Saturday, August 09, 2025

'Like an Enormous Yes'

When my brother and I were growing up, books about the sort of music we liked – blues, jazz, country, some rock – were hard to find. Today, of course, the market is flooded with everything from fanboy gush to unreadable academic tracts. An exception in the sixties was the English writer Paul Oliver, who published, among other titles, The Story of the Blues, in 1969. Two suburban white boys, we were hungry for details. Who were these black musicians—Robert Johnson, Blind Lemon Jefferson, Mississippi John Hurt? They seemed more myth than flesh and blood, and Oliver relieved some of our ignorance. Philip Larkin begins his review of The Story of the Blues, published in the Daily Telegraph on August 9, 1969, like this: 

“Behind the blues spreads the half-glimpsed, depressing vista of the life of the American Negro. At almost any level the houses are shoddy; at worst, they are hardly more than lean-to sheds standing on dirt among weeds. The landscapes are the flat plains that border the national highways and are traversed by the south-running railroads, the Louisville-National, the Texas and Pacific.
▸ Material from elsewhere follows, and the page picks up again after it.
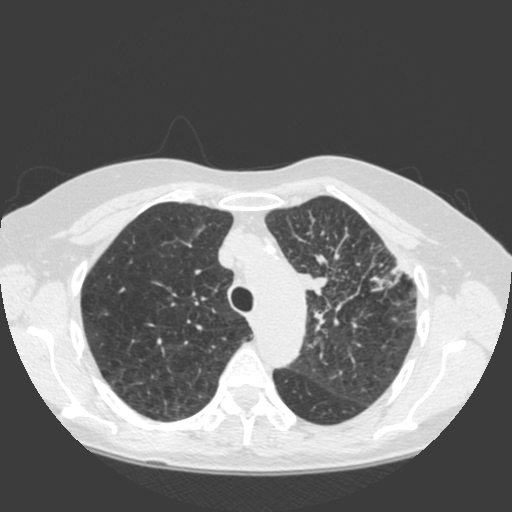
Low-dose screening chest CT, axial slice, first (baseline) screen, lung window (W 1500 / L -600 HU), 120 kVp, slice 42 of 184 in the series, 512 × 512 image matrix. Female participant, aged 66 years at enrolment. Current smoker at enrolment.
Lesion marked by an expert reader, bounding box <287,249,396,346> (left, top, right, bottom; pixels). Screening reader's record for this exam (one nodule recorded; not confirmed to be the boxed lesion): non-calcified nodule or mass ≥4 mm, left upper lobe, 61 × 45 mm, spiculated (stellate) margins, soft tissue attenuation. Official screen result: positive, change unspecified: nodule(s) >= 4 mm or enlarging nodule(s), mass(es), or other non-specific abnormalities suspicious for lung cancer. Participant outcome: lung cancer diagnosed 19 days after this screen — squamous cell carcinoma, keratinizing, NOS, left upper lobe, left hilum, mediastinum, left main stem bronchus, other location, poorly differentiated (G3), stage IIIB (AJCC 6th edition), 60 mm at pathology.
In the scattered townships the only recreation to be found is in the ‘Coloured Café’, with its beer and Coca-Cola advertisements and juke-box, or, in the grim chimney-packed towns, in the blues cellars, where there is hardly headroom for performers to stand upright.”

 

In his review Larkin chooses to concentrate on the miseries of the Jim Crow South rather than on the bluesmen and their music. One would love to hear his assessment, for instance, of Lightnin’ Hopkins, whose guitar playing he described elsewhere as “vividly pessimistic.” Larkin writes of the illustrations in Oliver’s book:

 

“A grim advertisement for Ramblin’ Thomas’s ‘No Job Blues’ [1928] is next to an Insect Life drawing of the boll weevil, the creature that devastated the post-plantation cotton crops in the early years of the century. Anyone curious about the blues, their players and the conditions that produced them, will find this book endlessly fascinating.”

 

As a poet, Larkin’s finest tribute to the blues and blues-infused jazz was “For Sidney Bechet,” devoted to the great New Orleans-born clarinet and soprano saxophone player (1897-1959): “On me your voice falls as they say love should, / Like an enormous yes.” Listen to Bechet’s achingly beautiful “Blue Horizon.”

 

Larkin was born on this date, August 9, in 1922 and died in 1985 at age sixty-three. His review is collected in All What Jazz: A Record Diary 1961-1971 (Farrar Straus Giroux, 1985).